Exercise inputs:
________________________

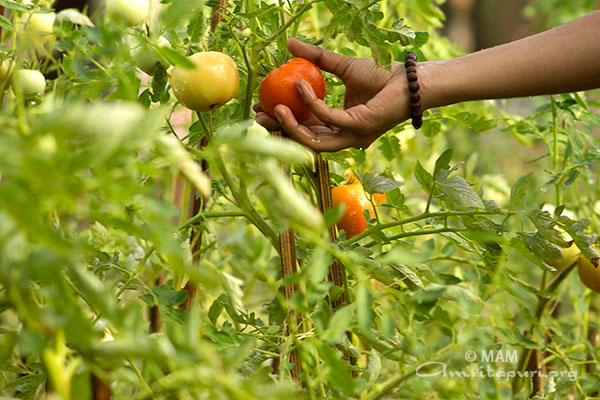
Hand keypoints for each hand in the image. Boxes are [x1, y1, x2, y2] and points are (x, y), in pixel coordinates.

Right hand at [254, 38, 411, 152]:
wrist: (408, 78)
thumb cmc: (381, 75)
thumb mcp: (341, 66)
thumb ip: (315, 59)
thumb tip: (289, 44)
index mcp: (339, 127)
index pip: (306, 129)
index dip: (283, 122)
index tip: (263, 107)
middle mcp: (344, 137)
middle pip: (305, 141)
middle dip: (280, 130)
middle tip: (260, 115)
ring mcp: (352, 135)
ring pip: (314, 141)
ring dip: (292, 126)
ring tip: (276, 106)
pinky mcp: (359, 127)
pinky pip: (328, 118)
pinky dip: (312, 103)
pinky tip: (300, 85)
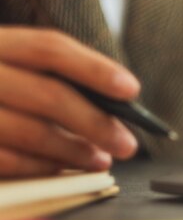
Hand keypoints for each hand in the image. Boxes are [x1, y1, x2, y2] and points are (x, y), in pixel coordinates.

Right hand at [0, 27, 139, 176]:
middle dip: (97, 122)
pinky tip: (62, 171)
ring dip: (74, 151)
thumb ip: (48, 79)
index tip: (132, 89)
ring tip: (101, 161)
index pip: (50, 48)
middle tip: (128, 144)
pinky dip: (40, 167)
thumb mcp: (8, 69)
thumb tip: (111, 105)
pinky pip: (6, 159)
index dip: (95, 68)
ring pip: (30, 131)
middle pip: (49, 93)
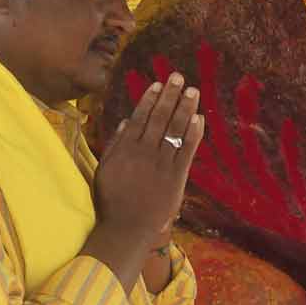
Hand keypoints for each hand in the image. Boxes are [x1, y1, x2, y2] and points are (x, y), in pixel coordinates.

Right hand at [94, 72, 203, 244]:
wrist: (127, 227)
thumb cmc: (113, 199)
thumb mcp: (106, 169)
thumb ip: (116, 144)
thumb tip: (126, 122)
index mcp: (126, 148)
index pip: (140, 117)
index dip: (150, 99)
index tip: (158, 84)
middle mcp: (144, 152)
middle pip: (159, 118)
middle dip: (170, 96)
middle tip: (178, 77)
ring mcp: (161, 163)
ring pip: (175, 130)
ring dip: (185, 108)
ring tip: (192, 91)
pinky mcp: (176, 177)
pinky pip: (187, 150)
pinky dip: (193, 133)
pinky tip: (199, 118)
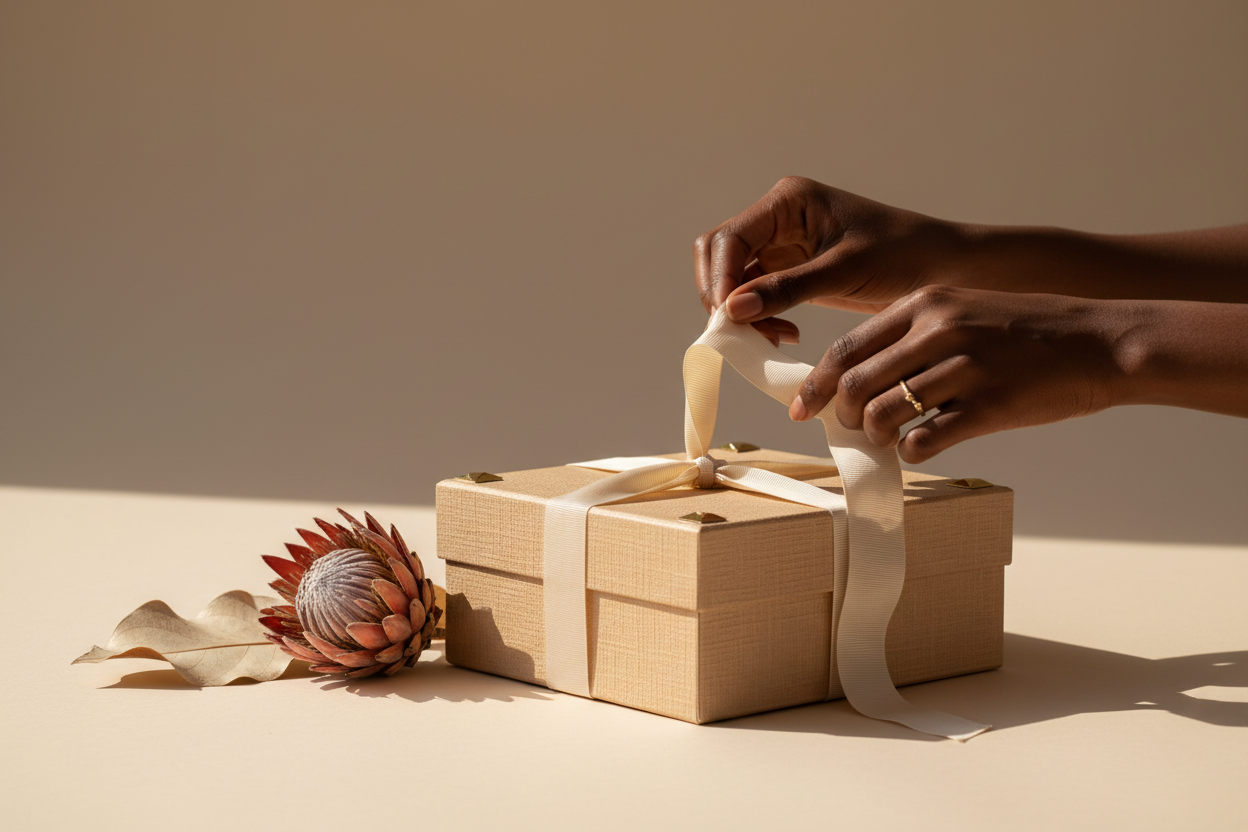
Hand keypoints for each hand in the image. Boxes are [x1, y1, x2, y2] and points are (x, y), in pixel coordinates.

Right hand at [693, 176, 961, 344]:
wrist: (942, 267)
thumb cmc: (903, 256)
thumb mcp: (844, 272)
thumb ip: (787, 288)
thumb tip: (733, 309)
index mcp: (788, 202)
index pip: (730, 238)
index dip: (721, 279)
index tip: (730, 317)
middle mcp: (777, 218)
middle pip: (720, 254)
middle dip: (723, 295)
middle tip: (742, 332)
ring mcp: (781, 244)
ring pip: (733, 277)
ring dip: (740, 310)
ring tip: (770, 338)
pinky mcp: (789, 269)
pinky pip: (754, 293)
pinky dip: (759, 317)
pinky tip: (783, 334)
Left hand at [790, 286, 1129, 462]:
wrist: (1102, 341)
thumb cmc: (1028, 331)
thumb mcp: (965, 309)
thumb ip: (914, 336)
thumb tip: (860, 378)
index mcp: (925, 303)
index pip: (847, 347)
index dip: (816, 384)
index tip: (802, 408)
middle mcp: (939, 330)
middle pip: (855, 384)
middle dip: (842, 416)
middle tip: (852, 430)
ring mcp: (965, 366)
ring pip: (883, 413)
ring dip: (875, 436)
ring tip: (887, 439)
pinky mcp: (990, 404)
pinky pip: (925, 438)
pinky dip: (910, 451)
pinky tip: (918, 448)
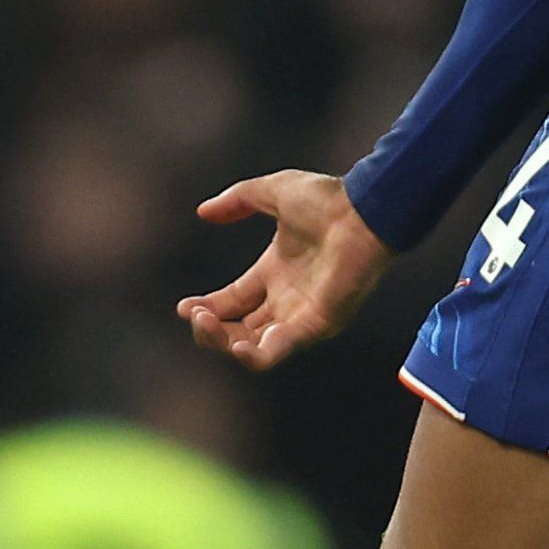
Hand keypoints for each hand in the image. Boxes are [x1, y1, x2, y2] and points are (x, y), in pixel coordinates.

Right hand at [184, 170, 390, 368]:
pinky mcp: (315, 325)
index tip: (184, 307)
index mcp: (275, 272)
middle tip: (194, 314)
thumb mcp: (272, 192)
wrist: (364, 211)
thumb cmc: (328, 201)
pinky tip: (234, 347)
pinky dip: (254, 355)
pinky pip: (279, 351)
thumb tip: (203, 212)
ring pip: (252, 348)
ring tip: (205, 323)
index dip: (206, 309)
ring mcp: (300, 315)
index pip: (232, 302)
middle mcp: (286, 299)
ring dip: (223, 342)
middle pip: (237, 330)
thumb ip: (237, 201)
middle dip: (209, 329)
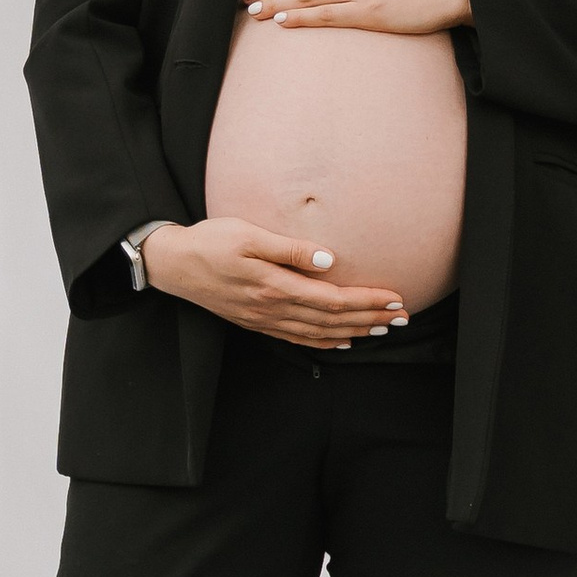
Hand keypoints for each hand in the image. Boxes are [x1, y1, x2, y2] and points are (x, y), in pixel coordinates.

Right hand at [141, 216, 407, 348]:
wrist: (173, 264)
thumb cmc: (210, 242)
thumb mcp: (250, 235)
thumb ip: (291, 249)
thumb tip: (330, 260)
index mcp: (275, 287)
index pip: (333, 300)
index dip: (367, 301)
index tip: (395, 298)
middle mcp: (273, 310)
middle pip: (333, 321)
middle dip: (370, 319)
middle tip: (402, 317)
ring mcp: (265, 320)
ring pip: (319, 333)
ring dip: (354, 332)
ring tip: (382, 329)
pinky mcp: (257, 322)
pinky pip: (299, 339)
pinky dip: (325, 342)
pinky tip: (341, 340)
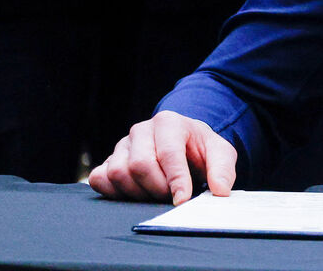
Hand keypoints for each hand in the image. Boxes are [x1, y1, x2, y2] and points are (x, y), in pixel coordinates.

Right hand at [89, 110, 237, 204]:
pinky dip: (114, 192)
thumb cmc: (199, 149)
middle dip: (157, 188)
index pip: (168, 153)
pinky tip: (135, 193)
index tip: (182, 200)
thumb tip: (220, 190)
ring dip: (137, 193)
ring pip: (118, 173)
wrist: (183, 144)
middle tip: (170, 197)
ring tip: (155, 195)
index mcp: (169, 122)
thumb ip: (223, 169)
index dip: (175, 181)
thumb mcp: (220, 153)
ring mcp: (122, 144)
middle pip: (139, 165)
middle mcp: (142, 130)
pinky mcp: (109, 159)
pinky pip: (99, 179)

________________________

Required work:
The copy you produce must match the entries above exactly, except that it has no pictures.

Answer section:
Hand keypoints for each hand in the image. Boxes are [x1, y1, x2, y2] and points are (x, y), in pixel coordinates.

Right hand at [254, 38, 411, 152]:
wrist: (408, 78)
thumb cmc: (381, 75)
thumb mcp: (341, 66)
thumb ip: (315, 59)
thumb tip: (289, 44)
index mcp: (339, 127)
index pip: (306, 129)
index dip: (283, 122)
index tip: (263, 107)
middle mcp: (344, 137)
middle pip: (305, 141)
middle dip: (280, 130)
middle tip: (260, 115)
ring mcp: (352, 135)
ring pip: (314, 141)
ring dip: (292, 126)
ring tip: (276, 106)
pinky mcp: (359, 127)
pinky pip: (328, 118)
pinky dip: (312, 103)
pinky tip: (300, 85)
Hand keypoints for each hand in the image. Boxes are [x1, y1, x2, y2] and points are (x, y), in pixel coordinates.

Right hand at [0, 27, 139, 176]:
middle dip: (97, 122)
pinky tip: (62, 171)
ring dip: (74, 151)
thumb ip: (48, 79)
index tip: (132, 89)
ring tip: (101, 161)
index pip: (50, 48)
middle tip: (128, 144)
pinky dip: (40, 167)
thumb mcp: (8, 69)
thumb tip: (111, 105)
pinky pip: (6, 159)
index dip: (95, 68)
ring pip: (30, 131)
middle pip: (49, 93)
Hand keypoints for each hand in the image. Boxes are [x1, y1, x2, y2] and points are (x, y), in pixel coordinates.

Right hand at [94, 72, 203, 244]:
wrist: (127, 227)
thumb cmc: (113, 199)
thumb mcp: (106, 169)
thumb ip: (116, 144)
thumb tip: (126, 122)
index mcp: (126, 148)
index pip: (140, 117)
index dip: (150, 99)
index tip: (158, 84)
middle mcp: (144, 152)
middle pip: (159, 118)
middle dip: (170, 96)
middle tip: (178, 77)
ring mcp: (161, 163)
ring pip: (175, 130)
ring dip: (185, 108)
ring tip: (192, 91)
pinky mcp: (176, 177)
pinky pip: (187, 150)
pinky dip: (193, 133)
pinky tip: (199, 118)
Hand keypoints for each hand in the image. Boxes are [x1, y1, x2, y2] and points are (x, y), in pixel coordinates.

Right hand at [693, 176, 961, 344]:
wrist: (942, 267)
thumb cmc: (903, 256)
thumb mcp: (844, 272)
thumb ip: (787, 288)
thumb tip: (733, 309)
index mcp: (788, 202)
index pip: (730, 238)
index dip: (721, 279)
index tip: (730, 317)
middle mcp: (777, 218)
middle pip: (720, 254)
middle dip: (723, 295)
middle tip: (742, 332)
ring mcp: (781, 244)
ring pip: (733, 277)
ring dip: (740, 310)
ring tip: (770, 338)
pinky mcp: (789, 269)
pinky pip: (754, 293)
pinky dip: (759, 317)
pinky tip: (783, 334)
Left hand at [790, 286, 1129, 462]:
wrist: (1102, 341)
thumb cmc: (1028, 331)
thumb mcp: (965, 309)
thumb ip: (914, 336)
thumb tip: (860, 378)
index mcp: (925, 303)
index pip: (847, 347)
index dip: (816, 384)
index tip: (802, 408)
middle mcp: (939, 330)
middle pip: (855, 384)
middle dip: (842, 416)
middle tip: (852, 430)
ring mcp: (965, 366)
ring pip: (883, 413)
ring dip: (875, 436)
ring tip: (887, 439)
pinky mcp: (990, 404)
pinky pip: (925, 438)
pinky dip: (910, 451)
pinky tip: (918, 448)
Hand keypoints for each hand in the image. Boxes are [x1, y1, x2, y2] and points are (x, y), in pixel coordinates.

Right hand at [184, 170, 390, 368]:
pinky mcp: (315, 325)
index tip: (184, 307)
index mcp: (275, 272)
middle tip: (194, 314)
thumb mcp: (272, 192)
wrist: (364, 211)
thumb cmc: (328, 201)
pinky tip: (234, 347)
pinky dip: (254, 355)
pinky pip: (279, 351)
thumb tip: (203, 212)
ring pip: (252, 348)
ring tip: (205, 323)
index dip: (206, 309)
ring mcp: (300, 315)
index pip: (232, 302)
middle mcp: (286, 299)
ring dip: (223, 342)
middle pip: (237, 330)
thumb ip: (237, 201)
middle dip: (209, 329)
Hand keypoints for each hand in the image. Boxes are [x1, y1, x2, y2] and points are (x, y), in pixel coordinates.

Right hand at [141, 216, 407, 348]:
wrist: (173, 264)
thumb cmc: (210, 242)
thumb mcp: (250, 235)
thumb ip: (291, 249)
thumb tip: (330, 260)
index mcp: (275, 287)
index pip: (333, 300)
index dip: (367, 301)
index tip: (395, 298)
middle mcp: (273, 310)
middle pip: (333, 321)
middle dip: (370, 319)
middle tip: (402, 317)
ring mcp: (265, 320)
ring pip: (319, 333)
ring dip: (354, 332)
ring tip: (382, 329)
pinky mcp: (257, 322)
pinky pip: (299, 339)
pinky dip: (325, 342)
pinky tip: (341, 340)
Hand keypoints for each hand in the image. Boxes are [x1, y1, x2, y2] and points are (x, y), in pixel coordinates.

Right hand at [89, 110, 237, 204]:
pinky dip: (114, 192)
thumb cmc: (199, 149)
middle dip: (157, 188)
index pip: (168, 153)
pinky tip: (135, 193)
index tip: (182, 200)
thumb tip: (220, 190)
ring dip: (137, 193)
ring pip: (118, 173)
wrist: (183, 144)
middle tip: (170, 197)
ring tip: (155, 195)
index mcp: (169, 122)
thumb ip: (223, 169)
index dip: (175, 181)
thumb mcp: (220, 153)
ring mcp: (122, 144)
middle pip: (139, 165)
middle mcp: (142, 130)
pinky mcp: (109, 159)
pinky pip: (99, 179)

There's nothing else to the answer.